Excerpted text:
● ● ● ●

Xenophobia’s Role in the Anti – “Made in China” Dilemma

A reader of Managing the Dragon recently wrote this comment in response to a post about the connection between China’s cheap exports and the country’s environmental concerns:

‘And this current episode of “trade fiction” between the US and China at base reflects deeper American/Western paranoia over the rise of another Asian economic competitor that must be “managed”–as with the case of Japan in the 1980s.  The concerns of US consumers over issues like product safety and environmentalism–whatever their sincerity–are informed by this broader dynamic, beyond the merits of the surface issues involved. The US corporate media (Lou Dobbs

et al.) has fanned these anti-China sentiments, as it did with respect to Japan a generation before.  Thus, American rhetoric about product safety (and apparently environmentalism) is mostly a pretext used for US trade wars and economic protectionism. This is not unlike how the issue of Mad Cow Disease a few years ago was used by many nations to place restrictions on beef imports from their competitors. The USA and West want to remain the Big Dogs, and these “issues” are a reflection of this.’

To see the original post and this comment in its entirety click here

The author makes no effort to hide the fact that he firmly believes that China’s capitalist reforms have done more harm than good and on that point as well as others, he and I fundamentally disagree.  However, he raises the interesting notion that the dramatic increase in concern over poor Chinese products may just be a result of xenophobia and general concern in the West that China is amassing too much power and influence.  

It is impossible to deny that many of the goods that have been blocked by United States consumer protection agencies or recalled by companies are potentially harmful.  But, recent articles, such as this piece in the New York Times about lead in paint, highlight the fact that many of these poor products have been around for some time – it’s just that nobody has been paying close enough attention. What has changed is that several high profile incidents have triggered a significant consumer scare and this has in turn motivated the political machine as well as the press. 

The above reader comment raises some important questions: Is the recent media and political explosion over low quality Chinese goods due to the fact that the Chinese goods being exported are actually lower in quality than they used to be?  Or alternatively, is it simply because the United States is looking for an excuse to protoect American manufacturing and industry and close scrutiny is revealing an ever increasing number of targets?

2 Responses to “Xenophobia’s Role in the Anti – “Made in China” Dilemma”

  1. I don’t think that either is the case. I sincerely doubt that the quality of goods coming out of China has declined recently. If anything, quality has most likely improved over the past several years as manufacturing processes and methods have improved in China. And I don’t believe in national conspiracy theories. The United States does not represent one unified set of vested interests, but instead a collection of many and varied vested interests.

    The toy manufacturers, which get 80% of their toys from China and have magnified the “Made in China” issue through their recalls, have no reason to bash China. They just want safe toys at competitive prices. Likewise, consumers who have benefitted from the lower prices made possible by low cost country sourcing have no reason to bash China. They just want safe toys at competitive prices.

● ● ● ●

Given records:
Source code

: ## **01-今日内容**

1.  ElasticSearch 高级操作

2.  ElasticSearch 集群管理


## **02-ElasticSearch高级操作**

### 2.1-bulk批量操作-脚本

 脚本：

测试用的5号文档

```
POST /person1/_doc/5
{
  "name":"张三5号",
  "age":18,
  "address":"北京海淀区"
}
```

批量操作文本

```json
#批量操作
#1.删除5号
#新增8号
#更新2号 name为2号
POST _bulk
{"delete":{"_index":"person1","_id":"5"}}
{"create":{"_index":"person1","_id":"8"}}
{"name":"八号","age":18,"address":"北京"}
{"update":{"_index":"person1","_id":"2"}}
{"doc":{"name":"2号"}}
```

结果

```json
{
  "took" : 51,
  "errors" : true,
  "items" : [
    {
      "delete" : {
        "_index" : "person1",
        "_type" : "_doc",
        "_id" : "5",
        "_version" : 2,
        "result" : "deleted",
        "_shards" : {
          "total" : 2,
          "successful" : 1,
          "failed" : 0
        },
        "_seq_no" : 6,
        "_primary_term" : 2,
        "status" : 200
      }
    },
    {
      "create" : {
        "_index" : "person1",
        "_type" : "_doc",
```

● ● ● ●

Directions:
(1) The post on xenophobia and Chinese imports says many poor products have been around for some time. According to the post, what has changed to produce the current outcry over them?
(2) Reproduce the passage from the post on xenophobia and Chinese imports, starting with "It is impossible" and going on through "as the press.".
(3) Write the next part of the post on xenophobia and Chinese imports and its reader responses, picking up after the last sentence shown.

Responses by item number:
(1) Several high profile incidents set off a significant consumer scare. That scare then motivated the political machine and the press, even though the poor products themselves were not new.

(2)
It is impossible to deny that many of the goods that have been blocked by United States consumer protection agencies or recalled by companies are potentially harmful.  But, recent articles, such as this piece in the New York Times about lead in paint, highlight the fact that many of these poor products have been around for some time – it’s just that nobody has been paying close enough attention. What has changed is that several high profile incidents have triggered a significant consumer scare and this has in turn motivated the political machine as well as the press.

(3)
    In my opinion, this all started because earlier this year, household pets in the US began to get sick and many died after eating pet food which came from China. This raised the antennae on product safety. And then, several people died or were seriously hurt in a car crash which was caused by the failure of tires sourced from China. My guess is that, at this point, the executives of every company in the US which sources from China ordered an internal investigation into the goods that had been sourced, and some discovered safety issues like the presence of lead paint. Given these findings, they had no choice but to order the recalls that are now making headlines.

    While there will be much financial pain inflicted on both sides as a result of the “Made in China” crisis, the net result of all this will be positive. Safety and manufacturing standards will be upgraded in China,and US companies will expand testing procedures and refine sourcing practices as they should. Both American and Chinese consumers will benefit as a result.


  2. ManagingtheAmericanVulture September 19, 2007 at 1:36 pm

    If, as Jack notes, Chinese products have actually improved in quality in recent years, then America’s hysterics about these product safety issues is even more curious. It suggests that the American response–particularly by the media– to these product questions is disproportionate to the actual gravity of this general problem.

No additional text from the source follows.